J'employai le reste de cette journée à lui écrire, à lui faire le récit de tout ce qui s'étoit passé dans mon coeur depuis l'instant où vous aviez formé cette union, et je ne lui cachai que le nom de Caroline. J'avouai que tout ce qu'il m'avoit dit de Matilde avoit ranimé mes sentimens pour elle, mais que me rendant justice, et sentant combien j'avois peu mérité qu'elle m'eût conservé les siens, j'étois décidé à les cacher, à réparer mes torts avec elle, en [217] la servant dans sa nouvelle inclination. Ma lettre fut longue et détaillée; j'écrivois encore quand un laquais de Manteul, qu'il avoit pris avec lui à Newmarket, entre chez moi, et me remit un nouveau billet de sa part, qu'il m'envoyoit de la première poste. C'étoit une répétition du précédent. Il craignoit qu'il ne me fût pas parvenu, que mon départ ne fût différé, et se servoit des motifs les plus forts pour le hâter. Pour achever de m'ôter toute espèce d'inquiétude sur son compte, il m'assuroit "qu'il regardoit cet événement comme un bonheur. Trop jeune encore pour se marier (il n'a pas vingt ans), il auroit fait une folie que Matilde seule pouvoit excuser. L'idée d'être aimé d'elle lui avoit fait tourner la tête; la certitude du contraire lui rendoit la raison et la liberté. Il alloit en profiter pour s'instruire et s'amuser en voyageant encore quelques années; il espéroit de me revoir une fois l'heureux époux de la plus [218] aimables des femmes. Quels que fussent les motifs qui m'éloignoient d'elle, et les torts que je me reprochois, il étoit sûr que je n'aurois qu'à la voir pour sentir tout mon bonheur. Il me connoissoit trop d'ailleurs pour croire que je balancerois un instant à voler à son secours, ne fût-ce même qu'au titre d'ami, si je n'étois plus libre d'accepter celui qui m'étoit offert. Il finissoit par me dire que son laquais avoit ordre de ne le rejoindre qu'après m'avoir vu monter dans ma chaise de poste."
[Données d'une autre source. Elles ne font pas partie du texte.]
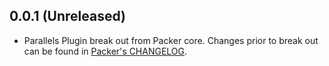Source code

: ## 0.0.1 (Unreleased)

* Parallels Plugin break out from Packer core. Changes prior to break out can be found in [Packer's CHANGELOG](https://github.com/hashicorp/packer/blob/master/CHANGELOG.md).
Je lui remis l'immense lettre que j'avois écrite à son maître, et il repartit pour Newmarket au moment où je m'éloignai de Londres. Ma traversée fut très-heureuse et très-prompte; le vent étoit favorable. Je trouvai Varner à Hambourg, qui attendoit depuis trois semaines qu'un vaisseau pût mettre à la voile. Ils étoient tous retenus dans le port par les vents contraires, et le bon Varner gémissoit de [219] ce retard. Il me remit votre billet; et mon banquier, que je vis le même jour, me donna la lettre qui l'avoit suivi. Tous les deux étoient également pressans; vous exigiez le retour le plus prompt sans en expliquer le motifs; mais avois-je besoin de les savoir? Vous ordonniez; je devois obéir; et si je n'eusse pas été en chemin, je m'y serois mis à l'instant même.

Comment vous avouer cependant qu'un sentiment que je condamnai, mais auquel je ne pus résiter, me fit prendre la route de Dresde plutôt que celle de Belin? Je ne puis l'excuser qu'en croyant que ce fut un pressentiment; mais pour le moment je cherchai à me faire illusion, à me persuader qu'un retard de quelques jours au plus ne pourroit vous faire aucune peine, au lieu que le moindre délai pouvoit influer sur le sort de Matilde. Je voulois la voir, la déterminer à me suirvre, et vous l'amener. J'osai même alors interpréter ces deux lettres si pressantes, [220] cet order si positif de me rendre auprès de vous sans délai. Sans doute Matilde en étoit l'objet; et je répondois à vos intentions, en volant à son secours avant même de vous voir: je ne m'arrêtai donc à Hambourg que le temps nécessaire pour avoir de bons chevaux.